You’ll need to create new folders ( collection and pipeline) and the required files within those folders for the collection that needs to be created. There is a really handy script for this step, simply run create_collection.py like so:
python create_collection.py [DATASET NAME] E.g., python create_collection.py article-4-direction
Check that this has created the following files and that only the headers are in them:
- collection
- endpoint.csv
- source.csv
- old-resource.csv
- pipeline
- column.csv
- combine.csv
- concat.csv
- convert.csv
- default-value.csv
- default.csv
- expect.csv
- filter.csv
- lookup.csv
- old-entity.csv
- patch.csv
- skip.csv
- transform.csv
3. Update Specification & Provision Rule
Once you are ready to add the data, make the following changes in the update the collection name for the dataset in the specification repository.
- Navigate to specification -> content -> dataset, locate the .md file corresponding to the dataset being added, and insert the relevant collection name. This step ensures that the DAG for this collection is created in Airflow.
- Navigate to the provision-rule.csv and create a rule for the new dataset and any organisations that may provide this data. If you are unsure on what fields to add to the provision-rule, please speak with the Data Manager.
4. Add endpoint(s) for the new dataset (optionally mapping and default values)
In case a column-field mapping was provided, you’ll need to add the mapping to column.csv. Make sure to map to the correct data, we want to map some column to its equivalent field e.g the dataset might have a different name for the reference so we need to map this to our reference field.
In case there is a defaultValue given for a field in the schema, we want to add this to the default-value.csv.
Follow steps 3 and 4 in ‘Adding an Endpoint’ for instructions on adding mapping and default values.
Next, you can just proceed to add an endpoint via the add-data tool or Manage Service.
Note: If the dataset being added is a spatial dataset (i.e., it contains geometry), a column mapping must be included to map WKT to geometry. Without this mapping, the dataset will not have any geometry.
5. Check in Airflow
When the collection is added to the specification, this should automatically create a new DAG in all Airflow environments. Firstly, check the collection has been created and looks correct.
Verify new collection present
If the collection is present, you should be able to execute it and view details of the last execution, e.g.

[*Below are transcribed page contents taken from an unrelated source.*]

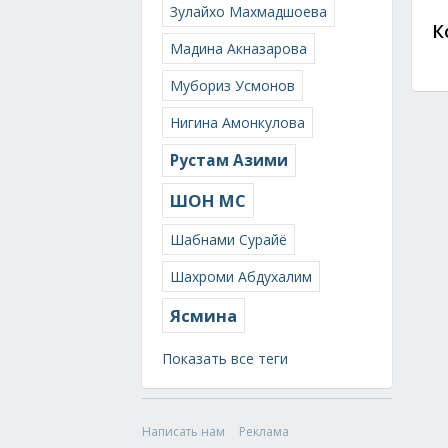
Зулайхо Махмадшоева
К
Мадина Акназарова
Мубориз Усмонов
Нигина Амонкулова
Рустам Азими
ШОН МС
Шабнами Сурайё
Шахроми Абдухалим
Ясмина
Показать все теги
Написать нам
Реклама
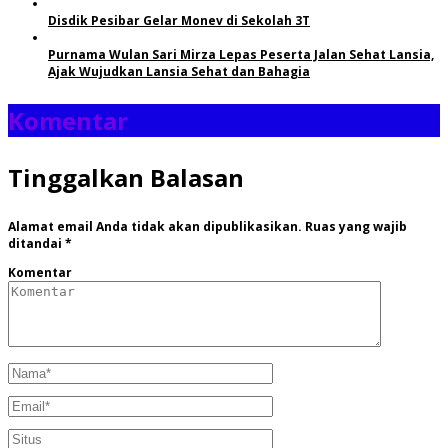
Disdik Pesibar Gelar Monev di Sekolah 3T
Purnama Wulan Sari Mirza Lepas Peserta Jalan Sehat Lansia,
Ajak Wujudkan Lansia Sehat dan Bahagia
Komentar
Tinggalkan Balasan
Alamat email Anda tidak akan dipublikasikan.
Ruas yang wajib
ditandai
*
Komentar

You should be able to verify that the collection is included in the trigger-collection-dags-manual DAG, e.g.

If the collection is selected for schedule, then it should also be present within the trigger-collection-dags-scheduled DAG, e.g.

First, execute the collection in the Airflow development environment to identify any potential issues early. This helps prevent failures when deploying to production.
If the run was successful, there will be a green box next to the newly run workflow. If it was unsuccessful, check the logs to find out what the issue was or reach out to the infrastructure team for assistance.
Next, execute the collection in the Airflow staging environment. If the run is successful, share the Planning Data staging URL with Data Design team for review.
The collection will execute in production during the overnight run. If you don’t want the collection to run in production for any reason, disable the DAG for it in the Airflow production environment.
Re-publish DAGs
-
It’s highly unlikely, but if you have any DAG configuration changes to make within the airflow-dags repo, raise your changes as a pull request. Seek approval and have it merged.
-
When you’re ready to publish DAGs to AWS, run the GitHub Action to publish DAGs. After the GitHub Action has run, you’ll be able to verify the collection is present via the Airflow UI.
Tip: If, despite all this, the collection does not appear on datasette, try running the workflow again, or wait until the next cycle of digital-land-builder has run.